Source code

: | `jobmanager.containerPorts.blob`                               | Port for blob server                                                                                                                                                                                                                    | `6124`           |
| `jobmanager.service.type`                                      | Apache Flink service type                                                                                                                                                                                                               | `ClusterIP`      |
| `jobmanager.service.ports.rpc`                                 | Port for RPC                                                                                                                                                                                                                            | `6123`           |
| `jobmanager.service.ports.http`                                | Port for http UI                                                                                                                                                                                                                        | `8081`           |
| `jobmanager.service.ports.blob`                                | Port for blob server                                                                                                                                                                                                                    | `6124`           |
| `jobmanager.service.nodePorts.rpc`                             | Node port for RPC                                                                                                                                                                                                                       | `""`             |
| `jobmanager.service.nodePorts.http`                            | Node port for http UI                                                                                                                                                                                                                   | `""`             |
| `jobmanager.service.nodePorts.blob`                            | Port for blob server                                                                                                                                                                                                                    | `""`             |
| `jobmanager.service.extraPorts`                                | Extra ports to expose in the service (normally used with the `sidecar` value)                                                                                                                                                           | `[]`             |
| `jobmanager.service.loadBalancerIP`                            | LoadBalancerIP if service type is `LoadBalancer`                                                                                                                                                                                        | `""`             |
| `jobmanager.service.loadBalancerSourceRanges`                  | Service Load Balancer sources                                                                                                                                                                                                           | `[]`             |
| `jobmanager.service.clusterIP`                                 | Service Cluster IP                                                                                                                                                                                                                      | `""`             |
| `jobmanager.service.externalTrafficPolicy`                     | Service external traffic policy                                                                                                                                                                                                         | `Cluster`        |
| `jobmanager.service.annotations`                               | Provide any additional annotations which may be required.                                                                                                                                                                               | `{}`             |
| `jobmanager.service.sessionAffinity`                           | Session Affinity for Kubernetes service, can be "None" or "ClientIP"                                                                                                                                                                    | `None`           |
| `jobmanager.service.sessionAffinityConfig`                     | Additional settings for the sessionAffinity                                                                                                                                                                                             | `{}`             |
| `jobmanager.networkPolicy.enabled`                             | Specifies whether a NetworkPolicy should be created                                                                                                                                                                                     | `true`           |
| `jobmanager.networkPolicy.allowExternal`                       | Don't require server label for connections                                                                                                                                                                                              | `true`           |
○ ○ ○ ○ ○
Which lines of the material contain the string "blob"? Pull out each of them, counting a match only when the case is the same.

: | `jobmanager.containerPorts.blob`                               | Port for blob server                                                                                                                                                                                                                    | `6124`           |
| `jobmanager.service.ports.blob`                                | Port for blob server                                                                                                                                                                                                                    | `6124`           |
| `jobmanager.service.nodePorts.blob`                            | Port for blob server                                                                                                                                                                                                                    | `""`             |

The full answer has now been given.